● **EXTRACT TO READ**:
(begin)

Film grain stays intact, giving everything that organic, grimy texture the movie thrives on. And the real winner? The effects. Every layer of slime, every pulsating prosthetic, every grotesque transformation looks richer, wetter, and more alive—like the movie finally caught up to the madness it always promised.

AUDIO

On the audio side, Vinegar Syndrome gives From Beyond a serious jolt. The newly restored track—typically presented in DTS-HD Master Audio—cleans up the original mix without sanding off its raw edges. Dialogue comes through sharper, even when Jeffrey Combs is spiraling into full-blown hysteria, and Richard Band’s score swells with a newfound richness, balancing eerie synths with that pulpy orchestral punch. But the real upgrade is in the atmosphere: the low hum of the resonator, the squelch of shifting flesh, the wet snap of practical effects—it all lands with more weight and presence. It’s still messy, still abrasive where it counts, but now every grotesque detail hits your ears as hard as the visuals hit your eyes.

Supplements:

Commentary:

  • The disc includes two commentary tracks that complement each other nicely. The first, featuring Stuart Gordon and members of the cast, plays like a lively reunion—full of on-set stories, reflections on the film’s chaotic shoot, and an appreciation for the practical effects that defined it. The second, with screenwriter Dennis Paoli, leans more analytical, digging into the adaptation of H. P. Lovecraft’s story, the script’s evolution, and the thematic undercurrent beneath all the slime and excess. Together, they offer both the fun and the framework behind the madness.

Special Features:

The extras package on this Vinegar Syndrome 4K set is stacked, leaning hard into both celebration and deep-dive. Alongside the HDR 4K presentation sourced from a fresh scan of the 35mm negative, you get dual commentary tracks—one with Stuart Gordon and cast, the other with Dennis Paoli—covering both the chaos and the craft. The centerpiece is the massive Re-Resonator documentary, a near-feature-length retrospective loaded with interviews from Jeffrey Combs, Barbara Crampton, Ken Foree, Brian Yuzna, Richard Band, and the effects crew who made the slime sing. From there, it branches out into archival and newer featurettes—director reflections, multiple interviews with Crampton and Combs, effects-focused breakdowns, and a Lovecraft-centric writing discussion—plus storyboard comparisons, a brief composer interview, trailer, and still gallery. It’s exhaustive without feeling like filler, giving the film’s fans every angle of its weird, wet legacy.

(end)

● **WRITTEN REQUEST 1**: Can you format the records from the line with "state / province: Perak" to the line with "locality: Prisoners Harbor, Santa", both included, as a two-column CSV with the columns field and value? Give one row per line, with each part in its own quoted field and any line breaks turned into spaces.

● **PROVIDED DATA**:
(begin)

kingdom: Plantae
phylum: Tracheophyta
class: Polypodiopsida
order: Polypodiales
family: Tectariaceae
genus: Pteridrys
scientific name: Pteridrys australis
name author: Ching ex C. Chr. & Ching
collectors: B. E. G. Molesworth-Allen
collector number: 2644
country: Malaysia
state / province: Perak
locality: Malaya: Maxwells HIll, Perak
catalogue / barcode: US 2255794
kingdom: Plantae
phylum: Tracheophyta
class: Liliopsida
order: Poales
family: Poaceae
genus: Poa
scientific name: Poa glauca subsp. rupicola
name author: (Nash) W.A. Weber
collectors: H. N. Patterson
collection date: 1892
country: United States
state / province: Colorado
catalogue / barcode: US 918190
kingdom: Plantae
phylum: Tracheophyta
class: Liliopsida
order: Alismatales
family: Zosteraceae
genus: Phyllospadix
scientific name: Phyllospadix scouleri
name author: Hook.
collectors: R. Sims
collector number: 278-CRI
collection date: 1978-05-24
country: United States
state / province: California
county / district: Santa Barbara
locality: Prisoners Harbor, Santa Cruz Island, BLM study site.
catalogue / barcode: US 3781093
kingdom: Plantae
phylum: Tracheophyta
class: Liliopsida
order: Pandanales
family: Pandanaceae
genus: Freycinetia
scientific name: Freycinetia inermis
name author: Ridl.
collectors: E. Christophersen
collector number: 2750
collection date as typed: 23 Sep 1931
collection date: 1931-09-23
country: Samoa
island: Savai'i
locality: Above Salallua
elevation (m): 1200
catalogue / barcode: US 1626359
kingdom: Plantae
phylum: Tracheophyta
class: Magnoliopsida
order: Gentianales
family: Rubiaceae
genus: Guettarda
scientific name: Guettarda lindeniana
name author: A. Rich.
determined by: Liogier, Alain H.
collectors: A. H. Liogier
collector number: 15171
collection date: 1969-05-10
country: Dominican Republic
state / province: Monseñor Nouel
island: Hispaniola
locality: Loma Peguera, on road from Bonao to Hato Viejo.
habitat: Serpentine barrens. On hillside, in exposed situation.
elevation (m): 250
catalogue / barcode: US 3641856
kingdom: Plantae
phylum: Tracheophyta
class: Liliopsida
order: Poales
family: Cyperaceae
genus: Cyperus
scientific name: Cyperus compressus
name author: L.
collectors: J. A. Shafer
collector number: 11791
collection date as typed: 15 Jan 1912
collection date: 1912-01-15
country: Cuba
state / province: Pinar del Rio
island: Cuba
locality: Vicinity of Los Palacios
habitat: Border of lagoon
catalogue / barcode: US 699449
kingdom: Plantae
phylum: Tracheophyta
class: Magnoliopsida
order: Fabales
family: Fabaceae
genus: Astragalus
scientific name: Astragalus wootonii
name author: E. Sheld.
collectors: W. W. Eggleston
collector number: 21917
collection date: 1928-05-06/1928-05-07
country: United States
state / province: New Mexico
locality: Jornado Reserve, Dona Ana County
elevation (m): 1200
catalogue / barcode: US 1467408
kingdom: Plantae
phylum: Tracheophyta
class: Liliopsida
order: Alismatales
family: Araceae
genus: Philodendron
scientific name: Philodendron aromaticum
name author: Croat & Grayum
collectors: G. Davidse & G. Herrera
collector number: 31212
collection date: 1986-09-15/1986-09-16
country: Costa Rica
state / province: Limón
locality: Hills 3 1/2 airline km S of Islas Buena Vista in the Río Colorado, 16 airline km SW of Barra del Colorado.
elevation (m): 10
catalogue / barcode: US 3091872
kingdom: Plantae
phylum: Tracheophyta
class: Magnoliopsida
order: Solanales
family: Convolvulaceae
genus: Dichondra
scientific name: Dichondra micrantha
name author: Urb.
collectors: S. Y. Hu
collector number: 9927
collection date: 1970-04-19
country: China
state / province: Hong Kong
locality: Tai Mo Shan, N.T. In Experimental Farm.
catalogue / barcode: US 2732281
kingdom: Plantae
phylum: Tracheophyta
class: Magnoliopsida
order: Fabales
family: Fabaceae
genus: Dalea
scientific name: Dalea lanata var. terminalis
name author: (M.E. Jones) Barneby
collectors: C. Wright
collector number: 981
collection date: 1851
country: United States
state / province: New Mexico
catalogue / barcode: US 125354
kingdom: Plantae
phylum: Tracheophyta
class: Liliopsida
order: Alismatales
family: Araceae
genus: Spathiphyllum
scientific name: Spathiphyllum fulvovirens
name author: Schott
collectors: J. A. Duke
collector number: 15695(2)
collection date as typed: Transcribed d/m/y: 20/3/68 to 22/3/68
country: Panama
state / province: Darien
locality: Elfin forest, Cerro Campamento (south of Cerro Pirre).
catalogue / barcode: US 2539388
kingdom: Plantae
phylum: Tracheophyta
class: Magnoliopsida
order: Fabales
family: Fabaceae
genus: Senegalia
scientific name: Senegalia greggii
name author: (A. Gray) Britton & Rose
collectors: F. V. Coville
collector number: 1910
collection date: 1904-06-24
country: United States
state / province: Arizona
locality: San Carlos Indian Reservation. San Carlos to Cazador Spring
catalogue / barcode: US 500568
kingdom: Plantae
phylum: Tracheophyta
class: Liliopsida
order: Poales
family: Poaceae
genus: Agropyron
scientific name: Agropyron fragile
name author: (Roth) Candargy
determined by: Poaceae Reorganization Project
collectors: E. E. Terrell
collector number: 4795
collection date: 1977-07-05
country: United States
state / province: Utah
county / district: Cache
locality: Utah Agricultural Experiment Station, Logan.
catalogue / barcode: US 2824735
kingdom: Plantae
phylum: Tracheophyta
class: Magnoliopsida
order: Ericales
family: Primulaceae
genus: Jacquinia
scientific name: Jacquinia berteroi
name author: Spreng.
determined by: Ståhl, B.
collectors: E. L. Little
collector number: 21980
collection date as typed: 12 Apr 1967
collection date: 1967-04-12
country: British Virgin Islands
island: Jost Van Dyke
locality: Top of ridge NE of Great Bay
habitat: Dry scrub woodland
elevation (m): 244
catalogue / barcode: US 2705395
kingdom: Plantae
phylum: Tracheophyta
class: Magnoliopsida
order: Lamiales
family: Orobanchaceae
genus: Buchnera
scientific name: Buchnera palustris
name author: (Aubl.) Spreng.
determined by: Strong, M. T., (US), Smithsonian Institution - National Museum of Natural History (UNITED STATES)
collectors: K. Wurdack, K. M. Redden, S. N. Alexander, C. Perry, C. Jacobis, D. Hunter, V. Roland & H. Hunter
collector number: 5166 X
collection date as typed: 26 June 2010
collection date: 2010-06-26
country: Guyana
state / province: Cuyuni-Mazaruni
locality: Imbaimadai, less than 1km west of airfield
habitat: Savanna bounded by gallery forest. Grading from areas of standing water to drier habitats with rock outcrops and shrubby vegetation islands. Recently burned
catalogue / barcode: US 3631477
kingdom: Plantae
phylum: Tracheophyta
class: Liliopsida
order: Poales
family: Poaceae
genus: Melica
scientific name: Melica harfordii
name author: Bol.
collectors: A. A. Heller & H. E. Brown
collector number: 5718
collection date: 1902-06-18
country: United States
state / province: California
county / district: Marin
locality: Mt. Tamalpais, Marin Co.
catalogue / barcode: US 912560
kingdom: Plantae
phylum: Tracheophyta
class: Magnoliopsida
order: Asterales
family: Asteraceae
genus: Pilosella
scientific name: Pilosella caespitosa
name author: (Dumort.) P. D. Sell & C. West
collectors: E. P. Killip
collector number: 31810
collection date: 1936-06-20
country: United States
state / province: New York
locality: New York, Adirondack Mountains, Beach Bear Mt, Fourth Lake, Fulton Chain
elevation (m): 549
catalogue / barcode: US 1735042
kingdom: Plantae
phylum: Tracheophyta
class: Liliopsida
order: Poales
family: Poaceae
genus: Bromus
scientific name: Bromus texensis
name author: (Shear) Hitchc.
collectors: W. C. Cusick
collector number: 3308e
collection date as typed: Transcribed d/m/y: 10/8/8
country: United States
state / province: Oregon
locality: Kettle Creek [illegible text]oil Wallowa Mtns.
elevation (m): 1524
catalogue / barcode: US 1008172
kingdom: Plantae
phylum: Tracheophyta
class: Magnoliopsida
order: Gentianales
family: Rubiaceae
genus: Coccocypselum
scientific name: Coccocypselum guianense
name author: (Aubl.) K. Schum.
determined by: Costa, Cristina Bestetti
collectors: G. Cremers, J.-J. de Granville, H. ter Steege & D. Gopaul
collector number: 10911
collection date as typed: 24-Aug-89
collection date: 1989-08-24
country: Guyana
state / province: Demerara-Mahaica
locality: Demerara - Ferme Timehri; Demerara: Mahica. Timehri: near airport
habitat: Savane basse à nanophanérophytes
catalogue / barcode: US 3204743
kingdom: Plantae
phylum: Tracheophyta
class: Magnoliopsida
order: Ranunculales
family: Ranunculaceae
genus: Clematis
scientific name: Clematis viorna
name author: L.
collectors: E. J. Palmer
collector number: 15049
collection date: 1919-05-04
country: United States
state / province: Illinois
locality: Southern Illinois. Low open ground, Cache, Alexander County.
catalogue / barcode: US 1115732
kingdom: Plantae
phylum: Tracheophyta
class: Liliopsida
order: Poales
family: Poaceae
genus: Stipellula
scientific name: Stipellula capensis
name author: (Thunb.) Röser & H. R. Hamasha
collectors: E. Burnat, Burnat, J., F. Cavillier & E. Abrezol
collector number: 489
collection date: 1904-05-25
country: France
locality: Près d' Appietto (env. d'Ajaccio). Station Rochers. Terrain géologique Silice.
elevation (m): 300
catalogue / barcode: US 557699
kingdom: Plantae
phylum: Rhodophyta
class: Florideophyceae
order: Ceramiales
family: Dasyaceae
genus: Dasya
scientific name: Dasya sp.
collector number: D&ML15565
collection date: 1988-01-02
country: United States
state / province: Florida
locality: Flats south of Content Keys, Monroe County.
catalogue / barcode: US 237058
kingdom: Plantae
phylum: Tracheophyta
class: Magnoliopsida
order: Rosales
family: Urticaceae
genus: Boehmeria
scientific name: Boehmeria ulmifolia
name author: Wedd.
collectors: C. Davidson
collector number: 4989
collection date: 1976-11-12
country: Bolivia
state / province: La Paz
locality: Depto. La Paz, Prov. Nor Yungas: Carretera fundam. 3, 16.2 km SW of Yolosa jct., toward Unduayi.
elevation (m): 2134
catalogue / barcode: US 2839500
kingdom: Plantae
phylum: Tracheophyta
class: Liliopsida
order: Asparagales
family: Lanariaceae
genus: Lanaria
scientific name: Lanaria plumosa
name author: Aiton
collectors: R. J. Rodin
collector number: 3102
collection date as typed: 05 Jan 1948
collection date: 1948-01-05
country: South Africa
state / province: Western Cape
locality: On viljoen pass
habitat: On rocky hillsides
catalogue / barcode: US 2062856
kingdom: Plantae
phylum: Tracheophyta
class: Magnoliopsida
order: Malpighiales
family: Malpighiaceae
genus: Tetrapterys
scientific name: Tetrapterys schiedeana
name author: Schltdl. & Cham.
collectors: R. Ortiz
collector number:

(end)

● **WRITTEN REQUEST 2**: Does each statement agree with the From Beyond disc review? Answer yes or no, and quote the deciding words of the review. (a) The restored audio track is typically presented in DTS-HD Master Audio. (b) The second commentary track features Stuart Gordon and members of the cast. (c) The HDR 4K presentation is sourced from a fresh scan of the 35mm negative.

● **WORKED SOLUTION 1**:
field,value
"state / province:","Perak"
"locality:","Malaya: Maxwells HIll, Perak"
"catalogue / barcode:","US 2255794"
"kingdom:","Plantae"
"phylum:","Tracheophyta"
"class:","Liliopsida"
"order:","Poales"
"family:","Poaceae"
"genus:","Poa"
"scientific name:","Poa glauca subsp. rupicola"
"name author:","(Nash) W.A. Weber"
"collectors:","H. N. Patterson"
"collection date:","1892"
"country:","United States"
"state / province:","Colorado"
"catalogue / barcode:","US 918190"
"kingdom:","Plantae"
"phylum:","Tracheophyta"
"class:","Liliopsida"
"order:","Alismatales"
"family:","Zosteraceae"
"genus:","Phyllospadix"
"scientific name:","Phyllospadix scouleri"
"name author:","Hook."
"collectors:","R. Sims"
"collector number:","278-CRI"
"collection date:","1978-05-24"
"country:","United States"
"state / province:","California"
"county / district:","Santa Barbara"
"locality:","Prisoners Harbor, Santa Cruz Island, BLM study site."

● **WORKED SOLUTION 2**:
(a) Yes: "typically presented in DTS-HD Master Audio"
(b) No: "The second, with screenwriter Dennis Paoli"
(c) Yes: "sourced from a fresh scan of the 35mm negative"